Exercise directions ->
When a record holds a picture, leave the picture out and copy everything else exactly.

Material to process ->
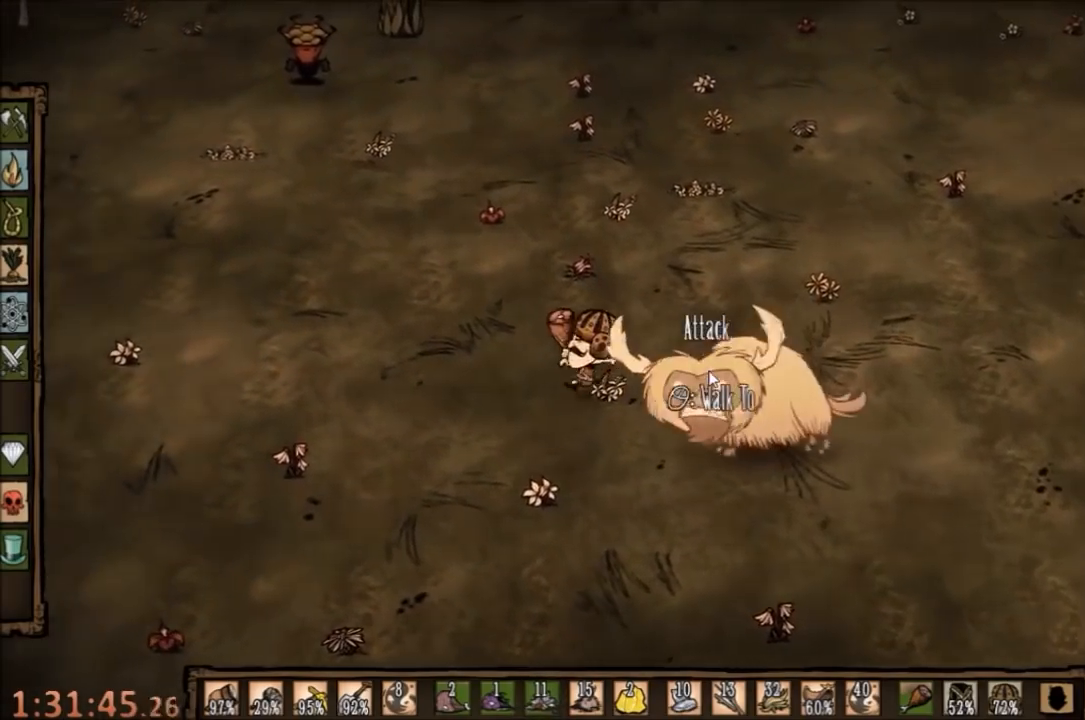
{"keys": ["a", "w"], "mouse": [], "events": [[67, "a", "up"], [234, "f", "up"], [267, "a", "down"], [300, "w", "down"]]}
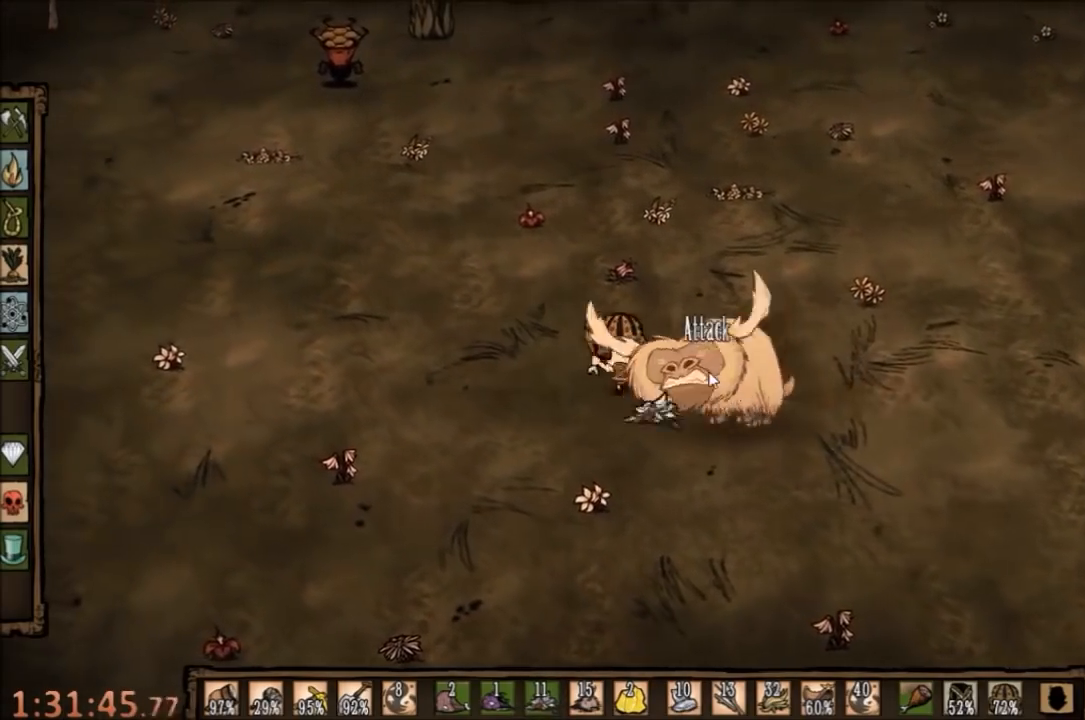
{"keys": ["d", "w"], "mouse": [], "events": [[300, "a", "up"], [434, "d", "down"]]}
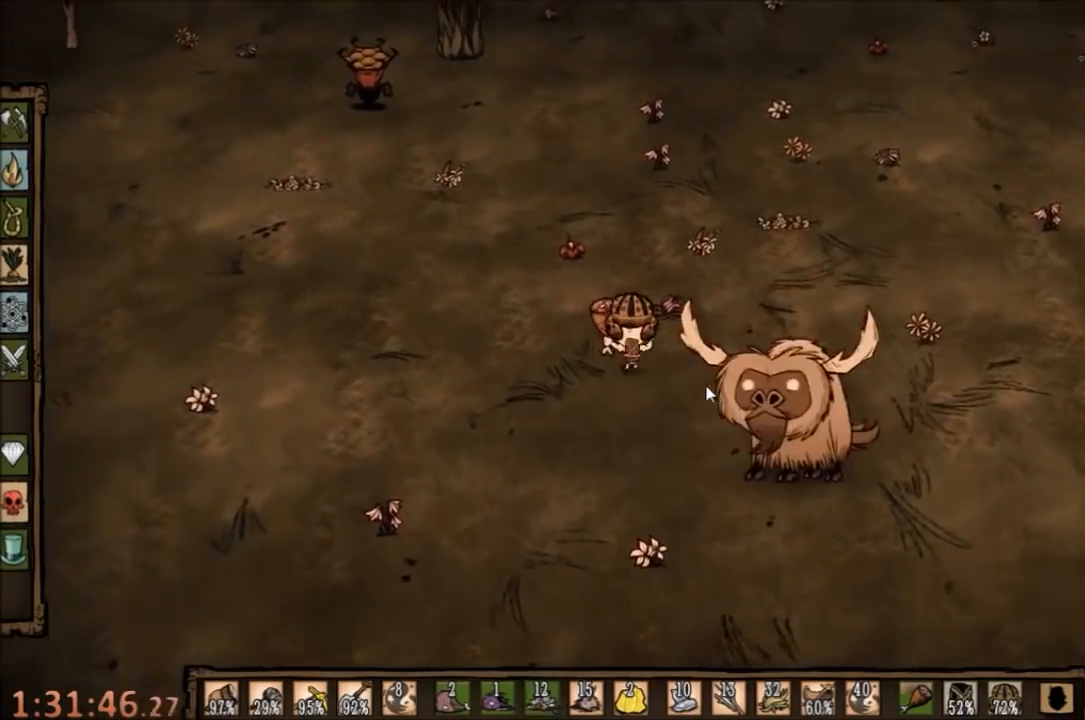
{"keys": ["e", "f"], "mouse": [], "events": [[134, "d", "up"], [234, "f", "down"], [300, "w", "up"], [400, "e", "down"]]}
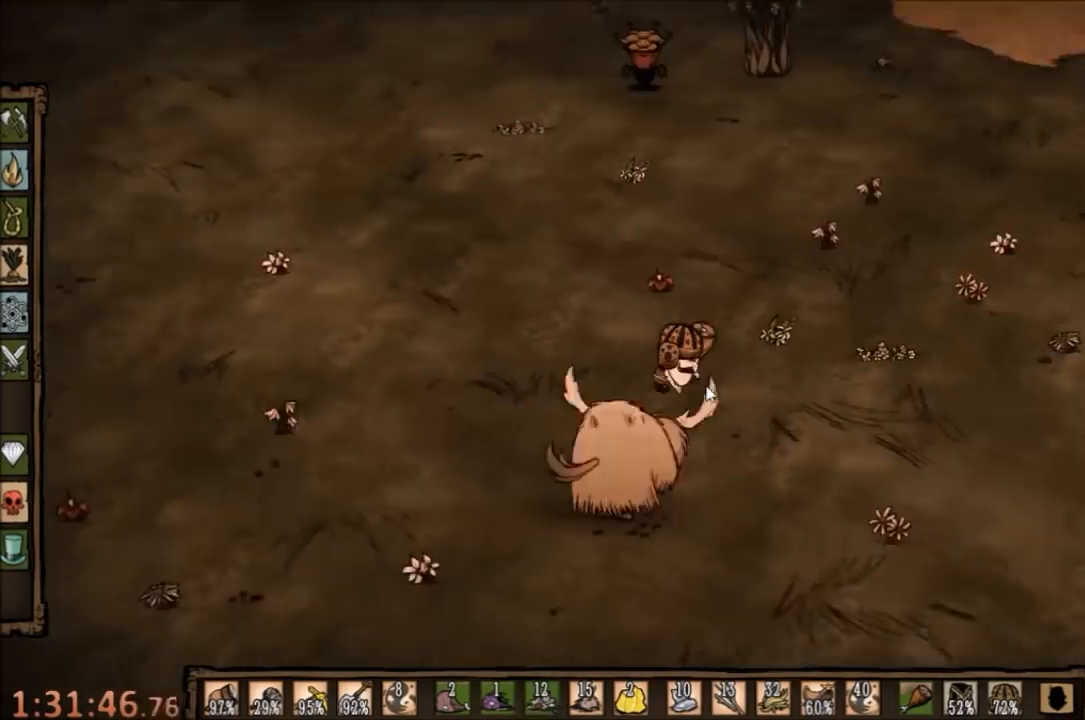
{"keys": ["d", "w"], "mouse": [], "events": [[67, "e", "up"], [134, "f", "up"], [267, "d", "down"], [267, "w", "down"]]}
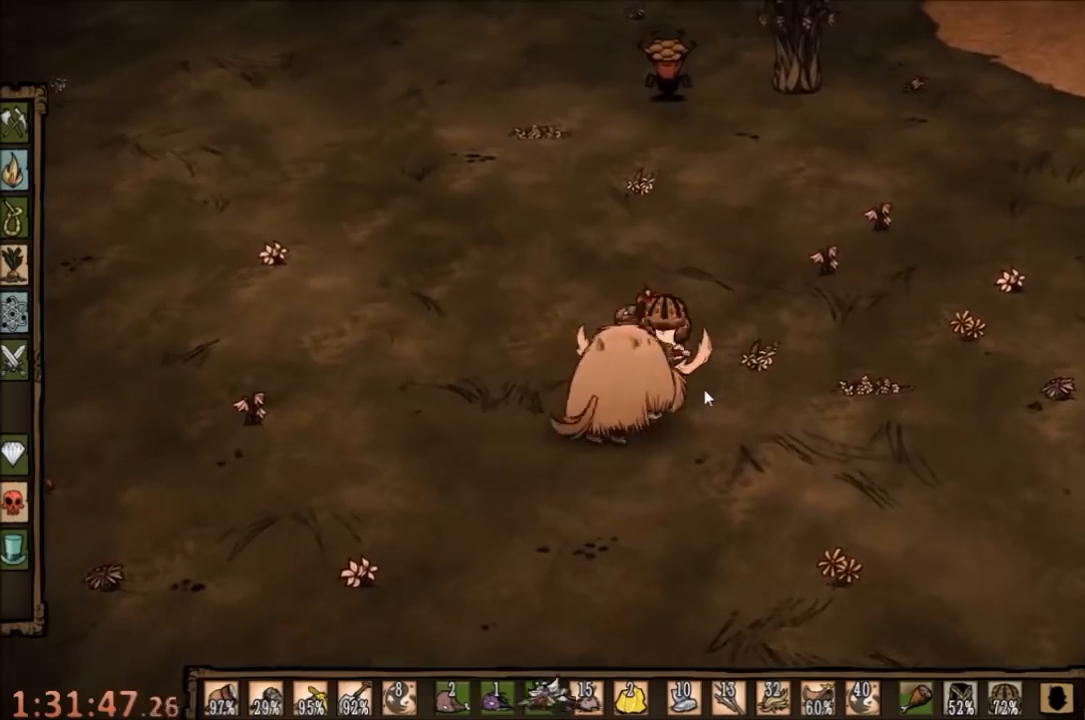
{"keys": ["f"], "mouse": [], "events": [[34, "w", "up"], [300, "d", "up"], [300, "f", "down"]]}
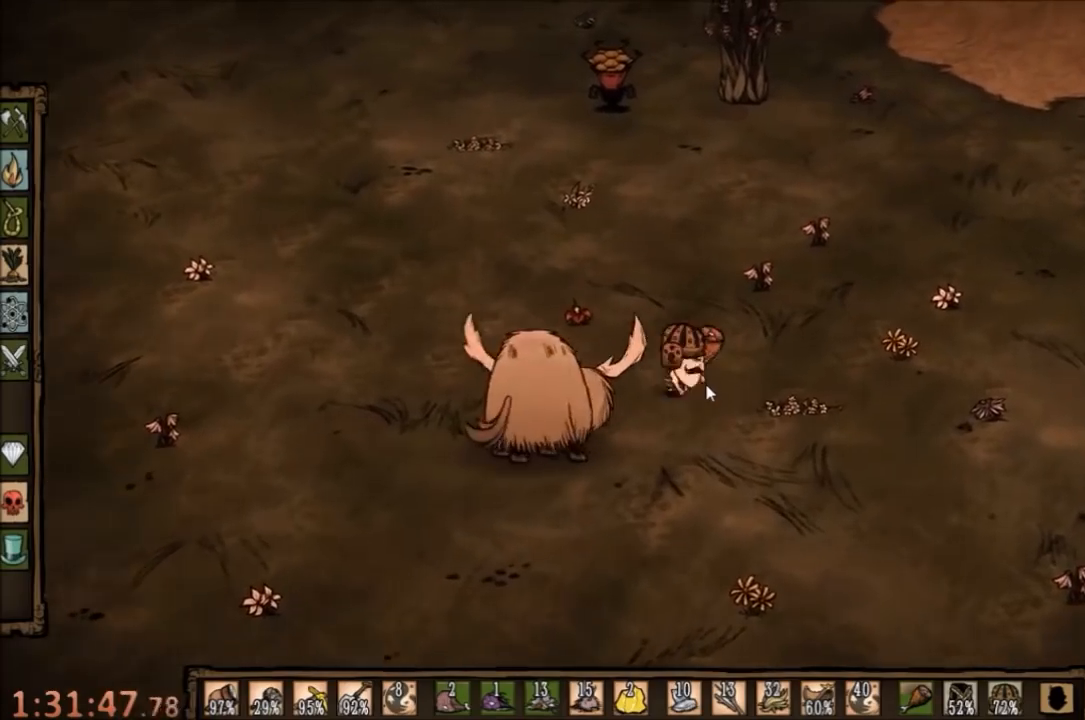
{"keys": ["d"], "mouse": [], "events": [[67, "f", "up"], [200, "d", "down"], [267, "s", "down"], [467, "s", "up"]]}
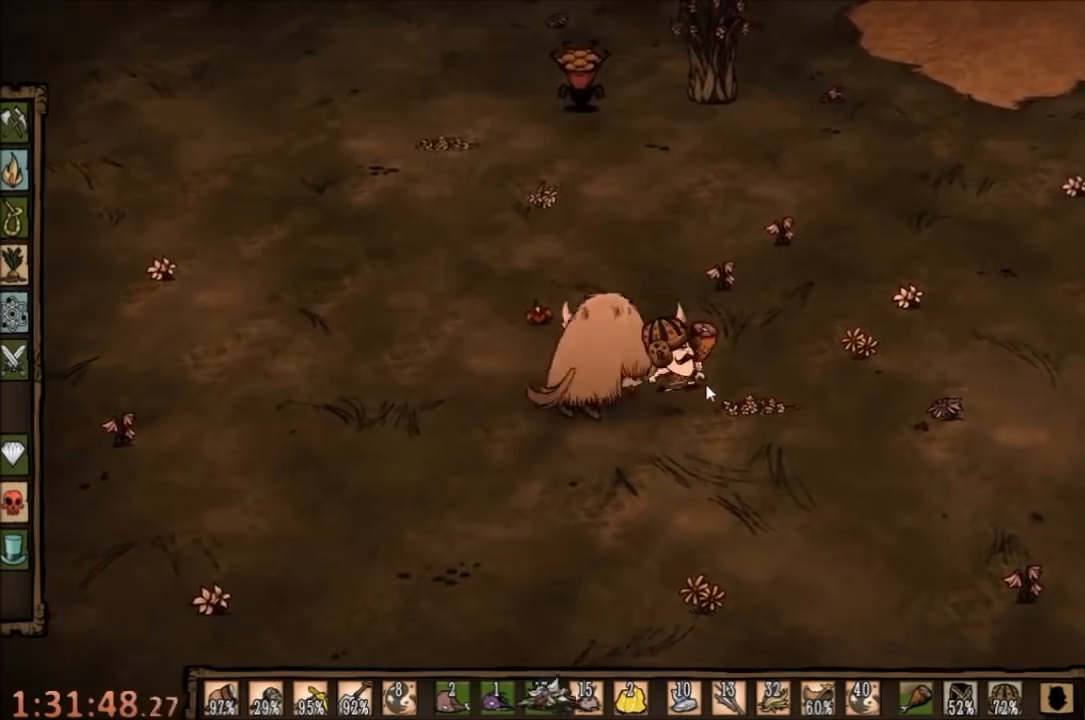
{"keys": [], "mouse": [], "events": [[34, "d", "up"], [34, "f", "down"], [400, "f", "up"]]}
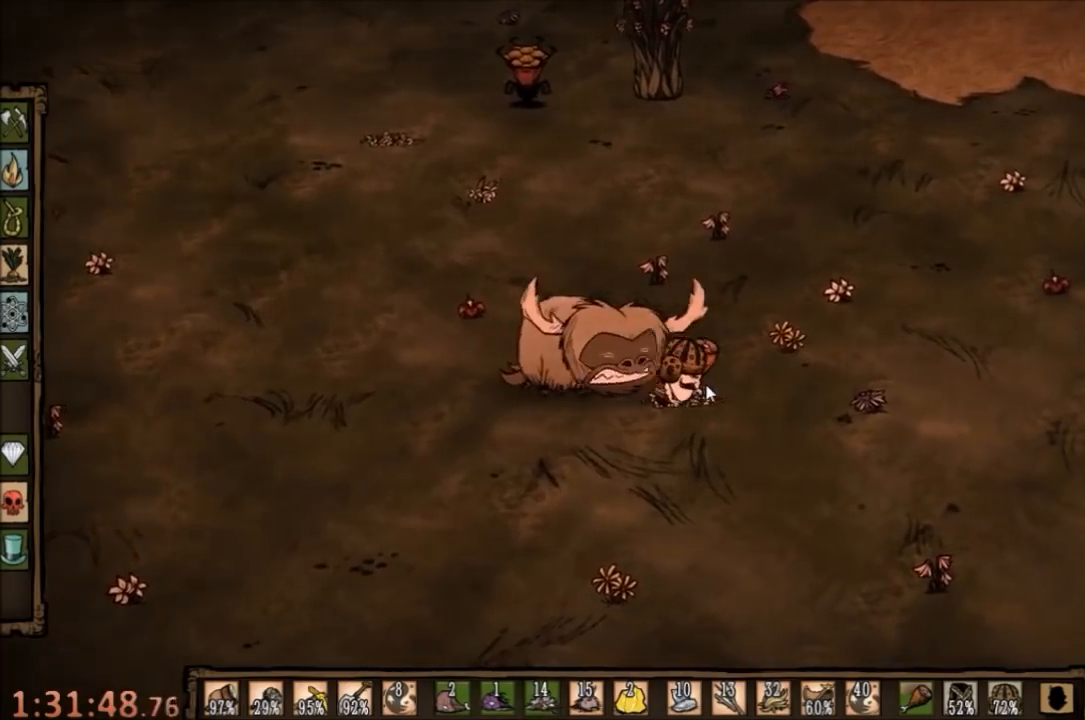
{"keys": ["s"], "mouse": [], "events": [[167, "d", "down"], [167, "s", "down"], [400, "d", "up"]]}
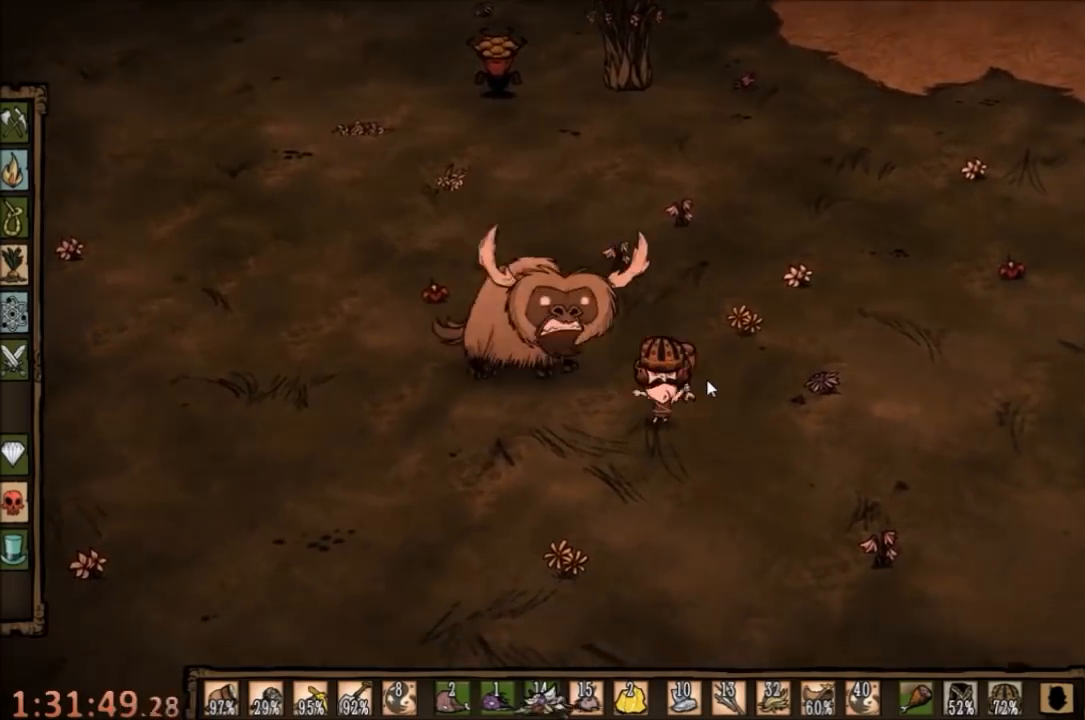
{"keys": ["s"], "mouse": [], "events": []}
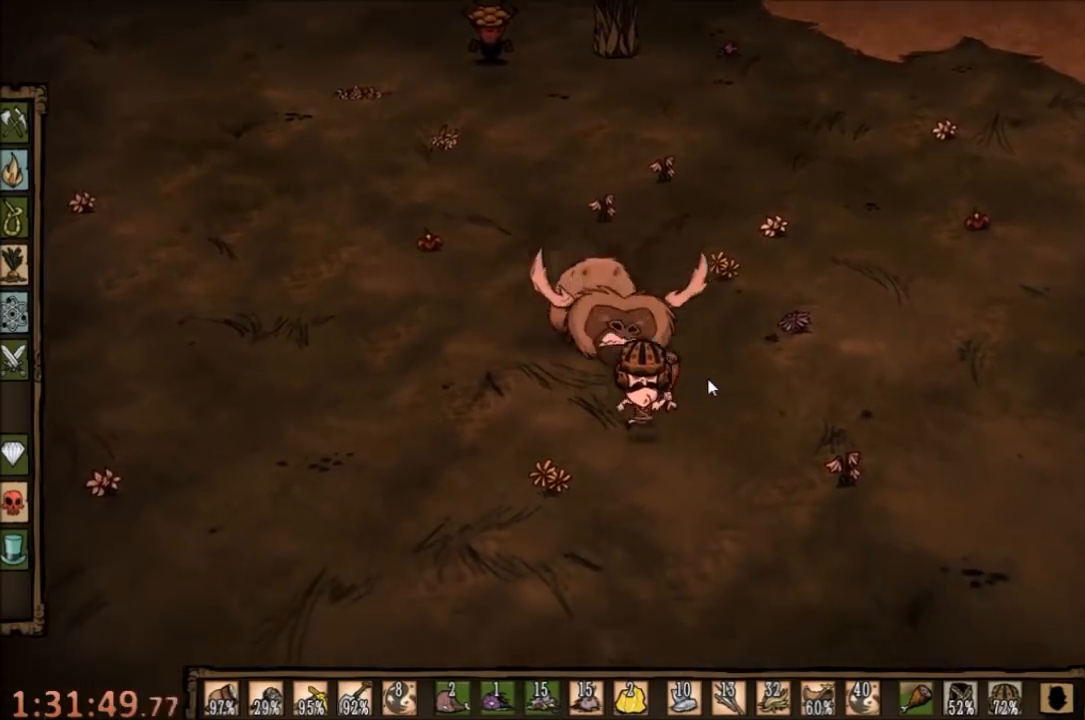
{"keys": ["f"], "mouse": [], "events": [[67, "a", "down"], [400, "f", "down"], [434, "a", "up"], [434, "s", "up"]]}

Result of this exercise ->
{"keys": ["a", "w"], "mouse": [], "events": [[67, "a", "up"], [234, "f", "up"], [267, "a", "down"], [300, "w", "down"]]}
{"keys": ["d", "w"], "mouse": [], "events": [[300, "a", "up"], [434, "d", "down"]]}
{"keys": ["e", "f"], "mouse": [], "events": [[134, "d", "up"], [234, "f", "down"], [300, "w", "up"], [400, "e", "down"]]}
{"keys": ["d", "w"], "mouse": [], "events": [[67, "e", "up"], [134, "f", "up"], [267, "d", "down"], [267, "w", "down"]]}
{"keys": ["f"], "mouse": [], "events": [[34, "w", "up"], [300, "d", "up"], [300, "f", "down"]]}
{"keys": ["d"], "mouse": [], "events": [[67, "f", "up"], [200, "d", "down"], [267, "s", "down"], [467, "s", "up"]]}
{"keys": [], "mouse": [], "events": [[34, "d", "up"], [34, "f", "down"], [400, "f", "up"]]}
{"keys": ["s"], "mouse": [], "events": [[167, "d", "down"], [167, "s", "down"], [400, "d", "up"]]}
{"keys": ["s"], "mouse": [], "events": []}
{"keys": ["f"], "mouse": [], "events": [[67, "a", "down"], [400, "f", "down"], [434, "a", "up"], [434, "s", "up"]]}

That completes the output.